4

I use python and vertica-python library to COPY data to Vertica DB

connection = vertica_python.connect(**conn_info)
vsql_cur = connection.cursor()

with open("/tmp/vertica-test-insert", "rb") as fs:
    vsql_cur.copy( "COPY table FROM STDIN DELIMITER ',' ", fs, buffer_size=65536)
    connection.commit()

It inserts data, but only 5 rows, although the file contains more. Could this be related to db settings or it's some client issue?

andylens
  • 41
  • 1
  • 3

2 Answers2

5

This code works for me:

For JSON

# for json file
with open("D:/SampleCSVFile_2kb/tweets.json", "rb") as fs:
    my_file = fs.read().decode('utf-8')
    cur.copy( "COPY STG.unstruc_data FROM STDIN parser fjsonparser()", my_file)
    connection.commit()

For CSV

# for csv file
with open("D:/SampleCSVFile_2kb/SampleCSVFile_2kb.csv", "rb") as fs:
    my_file = fs.read().decode('utf-8','ignore')
    cur.copy( "COPY STG.unstruc_data FROM STDIN PARSER FDELIMITEDPARSER (delimiter=',', header='false') ", my_file) # buffer_size=65536
    connection.commit()
Waqas Ali
  • 1,441
  • 2
  • 20
  • 25
2

Very likely that you have rows getting rejected.
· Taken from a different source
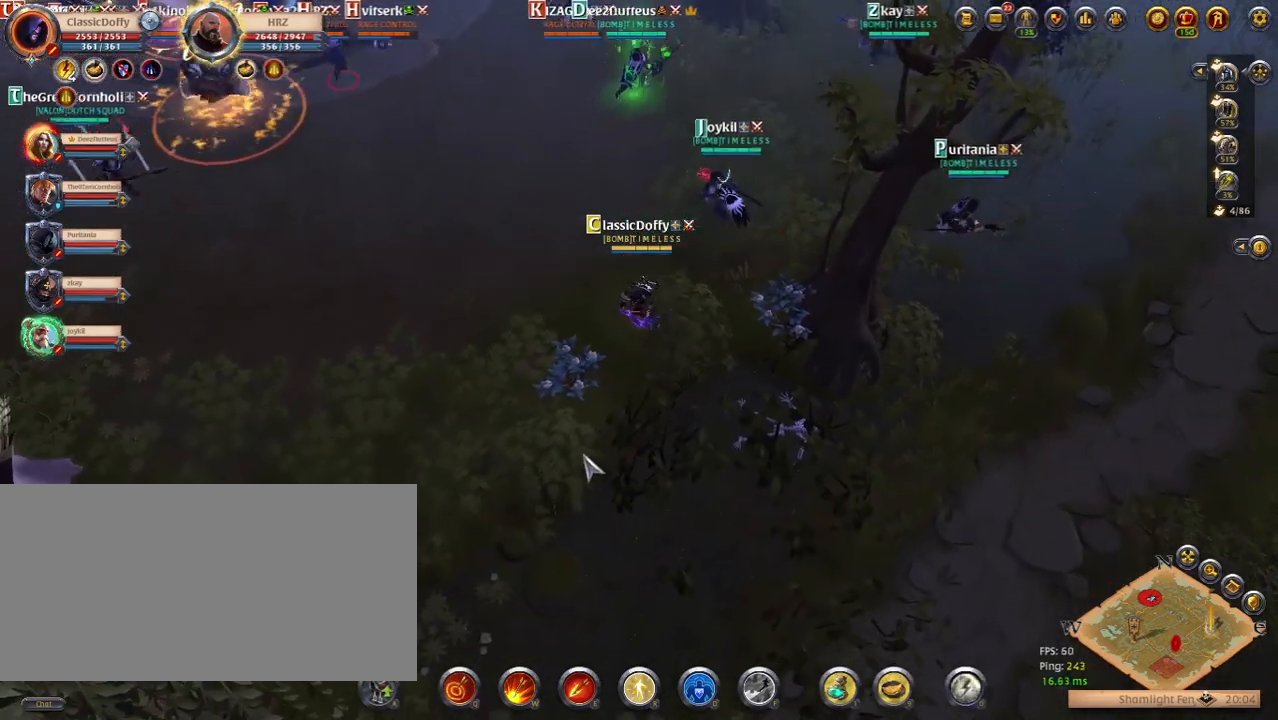
{"keys": [], "events": [[333, "z", "down"], [483, "z", "up"]]}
Assuming you are using 7.x, you can add:

[ REJECTED DATA {'path' [ ON nodename ] [, ...] | AS TABLE 'reject_table'} ]

You can also query this after the copy execution to see the summary of results:

SELECTGET_NUM_ACCEPTED_ROWS(),GET_NUM_REJECTED_ROWS();

woot
  • 7,406
  • 2
  • 36
  • 55